TASK REQUIREMENTS: Which lines run from the one containing "Deployment Programs" to the end of the entries below? Retype exactly those, both ends included.

◇ ◇ ◇ ◇ ◇ ◇ ◇

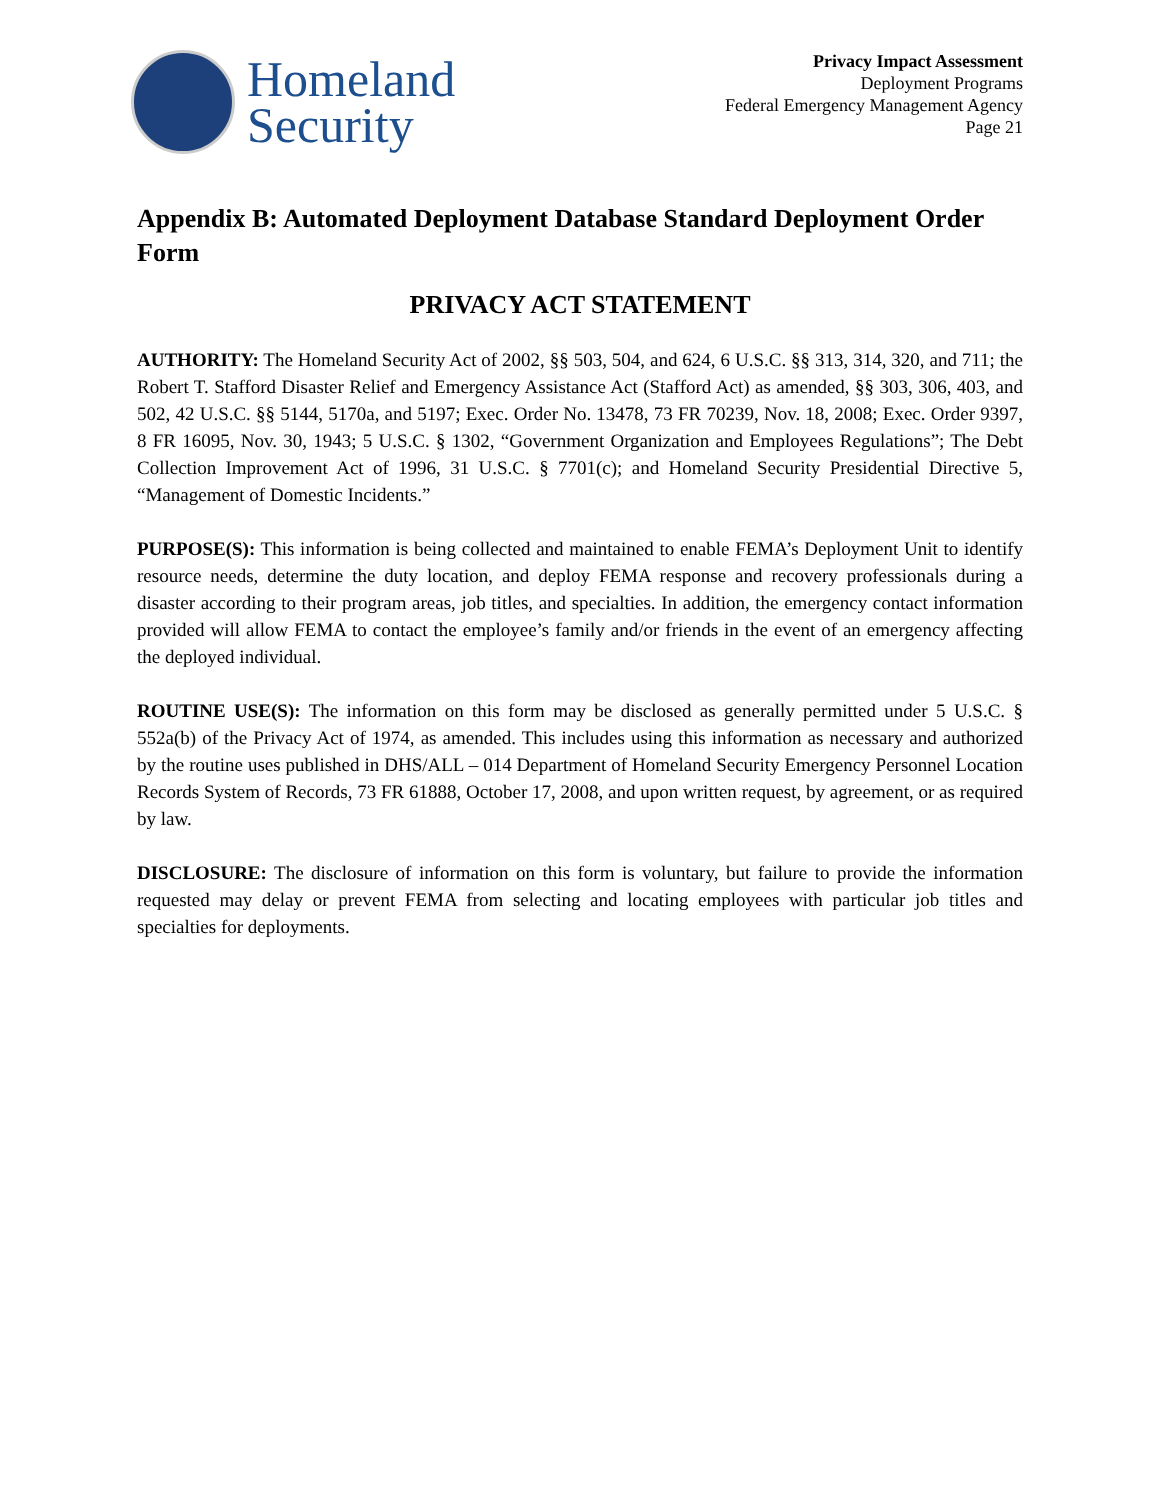Homeland
Security
Privacy Impact Assessment
Deployment Programs
Federal Emergency Management Agency
Page 21
Appendix B: Automated Deployment Database Standard Deployment Order Form
PRIVACY ACT STATEMENT
AUTHORITY: The Homeland Security Act of 2002, §§ 503, 504, and 624, 6 U.S.C. §§ 313, 314, 320, and 711; the Robert T. Stafford Disaster Relief and Emergency Assistance Act (Stafford Act) as amended, §§ 303, 306, 403, and 502, 42 U.S.C. §§ 5144, 5170a, and 5197; Exec. Order No. 13478, 73 FR 70239, Nov. 18, 2008; Exec. Order 9397, 8 FR 16095, Nov. 30, 1943; 5 U.S.C. § 1302, “Government Organization and Employees Regulations”; The Debt Collection Improvement Act of 1996, 31 U.S.C. § 7701(c); and Homeland Security Presidential Directive 5, “Management of Domestic Incidents.”
PURPOSE(S): This information is being collected and maintained to enable FEMA’s Deployment Unit to identify resource needs, determine the duty location, and deploy FEMA response and recovery professionals during a disaster according to their program areas, job titles, and specialties. In addition, the emergency contact information provided will allow FEMA to contact the employee’s family and/or friends in the event of an emergency affecting the deployed individual.
ROUTINE USE(S): The information on this form may be disclosed as generally permitted under 5 U.S.C. § 552a(b) of the Privacy Act of 1974, as amended. This includes using this information as necessary and authorized by the routine uses published in DHS/ALL – 014 Department of Homeland Security Emergency Personnel Location Records System of Records, 73 FR 61888, October 17, 2008, and upon written request, by agreement, or as required by law.
DISCLOSURE: The disclosure of information on this form is voluntary, but failure to provide the information requested may delay or prevent FEMA from selecting and locating employees with particular job titles and specialties for deployments.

◇ ◇ ◇ ◇ ◇ ◇ ◇

WRITTEN SOLUTION:
Deployment Programs
Federal Emergency Management Agency
Page 21
Appendix B: Automated Deployment Database Standard Deployment Order Form
PRIVACY ACT STATEMENT
AUTHORITY: The Homeland Security Act of 2002, §§ 503, 504, and 624, 6 U.S.C. §§ 313, 314, 320, and 711; the Robert T. Stafford Disaster Relief and Emergency Assistance Act (Stafford Act) as amended, §§ 303, 306, 403, and 502, 42 U.S.C. §§ 5144, 5170a, and 5197; Exec. Order No. 13478, 73 FR 70239, Nov. 18, 2008; Exec. Order 9397, 8 FR 16095, Nov. 30, 1943; 5 U.S.C. § 1302, “Government Organization and Employees Regulations”; The Debt Collection Improvement Act of 1996, 31 U.S.C. § 7701(c); and Homeland Security Presidential Directive 5, “Management of Domestic Incidents.”
PURPOSE(S): This information is being collected and maintained to enable FEMA’s Deployment Unit to identify resource needs, determine the duty location, and deploy FEMA response and recovery professionals during a disaster according to their program areas, job titles, and specialties. In addition, the emergency contact information provided will allow FEMA to contact the employee’s family and/or friends in the event of an emergency affecting the deployed individual.
ROUTINE USE(S): The information on this form may be disclosed as generally permitted under 5 U.S.C. § 552a(b) of the Privacy Act of 1974, as amended. This includes using this information as necessary and authorized by the routine uses published in DHS/ALL – 014 Department of Homeland Security Emergency Personnel Location Records System of Records, 73 FR 61888, October 17, 2008, and upon written request, by agreement, or as required by law.
DISCLOSURE: The disclosure of information on this form is voluntary, but failure to provide the information requested may delay or prevent FEMA from selecting and locating employees with particular job titles and specialties for deployments.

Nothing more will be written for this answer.